> **Directive**: Could you reproduce each of the lines below character for character, with nothing changed?
-- Records supplied follows --
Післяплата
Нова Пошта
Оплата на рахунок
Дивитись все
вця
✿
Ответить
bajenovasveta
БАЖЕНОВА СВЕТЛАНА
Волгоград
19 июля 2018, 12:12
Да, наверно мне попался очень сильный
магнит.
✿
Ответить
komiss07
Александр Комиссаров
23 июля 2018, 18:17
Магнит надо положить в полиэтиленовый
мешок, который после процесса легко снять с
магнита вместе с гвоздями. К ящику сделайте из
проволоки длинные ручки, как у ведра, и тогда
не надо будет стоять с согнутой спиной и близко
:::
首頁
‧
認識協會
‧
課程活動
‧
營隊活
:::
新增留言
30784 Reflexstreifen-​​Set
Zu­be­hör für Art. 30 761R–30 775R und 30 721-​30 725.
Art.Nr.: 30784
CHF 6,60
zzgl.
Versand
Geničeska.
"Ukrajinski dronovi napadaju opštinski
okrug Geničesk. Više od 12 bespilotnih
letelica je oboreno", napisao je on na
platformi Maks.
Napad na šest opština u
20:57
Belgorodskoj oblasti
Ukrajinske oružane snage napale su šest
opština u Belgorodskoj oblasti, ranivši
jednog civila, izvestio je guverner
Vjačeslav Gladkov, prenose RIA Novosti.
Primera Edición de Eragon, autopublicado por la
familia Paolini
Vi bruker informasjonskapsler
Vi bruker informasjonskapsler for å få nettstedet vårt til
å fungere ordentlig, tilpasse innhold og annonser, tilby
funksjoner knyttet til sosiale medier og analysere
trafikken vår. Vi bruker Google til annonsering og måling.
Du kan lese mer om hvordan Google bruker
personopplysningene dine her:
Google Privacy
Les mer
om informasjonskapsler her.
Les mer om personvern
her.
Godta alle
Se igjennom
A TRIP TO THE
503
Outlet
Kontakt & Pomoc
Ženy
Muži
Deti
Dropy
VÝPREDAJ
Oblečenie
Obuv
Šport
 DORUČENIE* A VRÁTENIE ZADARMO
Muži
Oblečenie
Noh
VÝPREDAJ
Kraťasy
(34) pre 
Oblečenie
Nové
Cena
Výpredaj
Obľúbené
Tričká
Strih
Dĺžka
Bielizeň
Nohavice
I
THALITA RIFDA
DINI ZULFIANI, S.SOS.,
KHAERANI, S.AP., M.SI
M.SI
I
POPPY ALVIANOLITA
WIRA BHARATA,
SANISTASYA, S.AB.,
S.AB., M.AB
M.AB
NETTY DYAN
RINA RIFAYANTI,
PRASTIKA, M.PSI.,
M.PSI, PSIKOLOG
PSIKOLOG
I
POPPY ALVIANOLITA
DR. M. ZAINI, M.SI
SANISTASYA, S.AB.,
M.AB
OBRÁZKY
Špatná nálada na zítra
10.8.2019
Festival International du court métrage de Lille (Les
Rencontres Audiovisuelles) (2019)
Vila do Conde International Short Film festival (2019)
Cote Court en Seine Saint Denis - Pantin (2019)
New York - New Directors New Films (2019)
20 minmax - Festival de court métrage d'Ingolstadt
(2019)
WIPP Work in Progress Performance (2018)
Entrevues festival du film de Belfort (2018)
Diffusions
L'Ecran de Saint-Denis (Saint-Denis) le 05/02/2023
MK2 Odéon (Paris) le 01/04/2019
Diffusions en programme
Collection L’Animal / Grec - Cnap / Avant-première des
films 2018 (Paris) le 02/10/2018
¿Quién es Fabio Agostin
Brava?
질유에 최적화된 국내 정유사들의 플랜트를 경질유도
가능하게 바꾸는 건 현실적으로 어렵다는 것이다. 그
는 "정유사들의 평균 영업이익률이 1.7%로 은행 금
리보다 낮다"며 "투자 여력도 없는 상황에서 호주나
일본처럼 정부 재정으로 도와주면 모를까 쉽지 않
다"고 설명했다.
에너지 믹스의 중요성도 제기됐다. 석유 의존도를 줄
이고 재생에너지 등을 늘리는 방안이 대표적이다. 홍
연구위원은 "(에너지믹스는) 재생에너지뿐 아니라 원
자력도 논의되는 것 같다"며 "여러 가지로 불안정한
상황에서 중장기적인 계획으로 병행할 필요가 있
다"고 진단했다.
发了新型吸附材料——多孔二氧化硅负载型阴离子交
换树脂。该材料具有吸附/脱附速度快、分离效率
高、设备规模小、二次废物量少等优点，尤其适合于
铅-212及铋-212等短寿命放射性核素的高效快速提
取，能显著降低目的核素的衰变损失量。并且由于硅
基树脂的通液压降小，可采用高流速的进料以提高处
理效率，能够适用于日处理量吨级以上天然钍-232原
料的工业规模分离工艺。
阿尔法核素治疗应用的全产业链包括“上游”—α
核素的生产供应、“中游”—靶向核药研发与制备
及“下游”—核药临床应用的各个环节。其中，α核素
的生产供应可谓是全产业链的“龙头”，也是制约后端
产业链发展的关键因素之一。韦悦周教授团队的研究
-- Records supplied concluded --
> **Solution for this problem**:
Післяплата
Нова Пошта
Оплата на рахунок
Дивитись все
вця
✿
Ответить
bajenovasveta
БАЖЕНОВА СВЕТЛАНА
Волгоград
19 июля 2018, 12:12
Да, наверно мне попался очень сильный
магнит.
✿
Ответить
komiss07
Александр Комиссаров
23 июля 2018, 18:17
Магнит надо положить в полиэтиленовый
мешок, который после процесса легко снять с
магнита вместе с гвоздями. К ящику сделайте из
проволоки длинные ручки, как у ведра, и тогда
не надо будет стоять с согнутой спиной и близко
:::
首頁
‧
認識協會
‧
課程活動
‧
營隊活
:::
新增留言
30784 Reflexstreifen-​​Set
Zu­be­hör für Art. 30 761R–30 775R und 30 721-​30 725.
Art.Nr.: 30784
CHF 6,60
zzgl.
Versand
Geničeska.
"Ukrajinski dronovi napadaju opštinski
okrug Geničesk. Više od 12 bespilotnih
letelica je oboreno", napisao je on na
platformi Maks.
Napad na šest opština u
20:57
Belgorodskoj oblasti
Ukrajinske oružane snage napale su šest
opština u Belgorodskoj oblasti, ranivši
jednog civila, izvestio je guverner
Vjačeslav Gladkov, prenose RIA Novosti.
Primera Edición de Eragon, autopublicado por la
familia Paolini
Vi bruker informasjonskapsler
Vi bruker informasjonskapsler for å få nettstedet vårt til
å fungere ordentlig, tilpasse innhold og annonser, tilby
funksjoner knyttet til sosiale medier og analysere
trafikken vår. Vi bruker Google til annonsering og måling.
Du kan lese mer om hvordan Google bruker
personopplysningene dine her:
Google Privacy
Les mer
om informasjonskapsler her.
Les mer om personvern
her.
Godta alle
Se igjennom
A TRIP TO THE
503
Outlet
Kontakt & Pomoc
Ženy
Muži
Deti
Dropy
VÝPREDAJ
Oblečenie
Obuv
Šport
 DORUČENIE* A VRÁTENIE ZADARMO
Muži
Oblečenie
Noh
VÝPREDAJ
Kraťasy
(34) pre 
Oblečenie
Nové
Cena
Výpredaj
Obľúbené
Tričká
Strih
Dĺžka
Bielizeň
Nohavice
I
THALITA RIFDA
DINI ZULFIANI, S.SOS.,
KHAERANI, S.AP., M.SI
M.SI
I
POPPY ALVIANOLITA
WIRA BHARATA,
SANISTASYA, S.AB.,
S.AB., M.AB
M.AB
NETTY DYAN
RINA RIFAYANTI,
PRASTIKA, M.PSI.,
M.PSI, PSIKOLOG
PSIKOLOG
I
POPPY ALVIANOLITA
DR. M. ZAINI, M.SI
SANISTASYA, S.AB.,
M.AB
OBRÁZKY
Špatná nálada na zítra
10.8.2019
Festival International du court métrage de Lille (Les
Rencontres Audiovisuelles) (2019)
Vila do Conde International Short Film festival (2019)
Cote Court en Seine Saint Denis - Pantin (2019)
New York - New Directors New Films (2019)
20 minmax - Festival de court métrage d'Ingolstadt
(2019)
WIPP Work in Progress Performance (2018)
Entrevues festival du film de Belfort (2018)
Diffusions
L'Ecran de Saint-Denis (Saint-Denis) le 05/02/2023
MK2 Odéon (Paris) le 01/04/2019
Diffusions en programme
Collection L’Animal / Grec - Cnap / Avant-première des
films 2018 (Paris) le 02/10/2018
¿Quién es Fabio Agostin
Brava?
질유에 최적화된 국내 정유사들의 플랜트를 경질유도
가능하게 바꾸는 건 현실적으로 어렵다는 것이다. 그
는 "정유사들의 평균 영업이익률이 1.7%로 은행 금
리보다 낮다"며 "투자 여력도 없는 상황에서 호주나
일본처럼 정부 재정으로 도와주면 모를까 쉽지 않
다"고 설명했다.
에너지 믹스의 중요성도 제기됐다. 석유 의존도를 줄
이고 재생에너지 등을 늘리는 방안이 대표적이다. 홍
연구위원은 "(에너지믹스는) 재생에너지뿐 아니라 원
자력도 논의되는 것 같다"며 "여러 가지로 불안정한
상황에서 중장기적인 계획으로 병행할 필요가 있
다"고 진단했다.
发了新型吸附材料——多孔二氧化硅负载型阴离子交
换树脂。该材料具有吸附/脱附速度快、分离效率
高、设备规模小、二次废物量少等优点，尤其适合于
铅-212及铋-212等短寿命放射性核素的高效快速提
取，能显著降低目的核素的衰变损失量。并且由于硅
基树脂的通液压降小，可采用高流速的进料以提高处
理效率，能够适用于日处理量吨级以上天然钍-232原
料的工业规模分离工艺。
阿尔法核素治疗应用的全产业链包括“上游”—α
核素的生产供应、“中游”—靶向核药研发与制备
及“下游”—核药临床应用的各个环节。其中，α核素
的生产供应可谓是全产业链的“龙头”，也是制约后端
产业链发展的关键因素之一。韦悦周教授团队的研究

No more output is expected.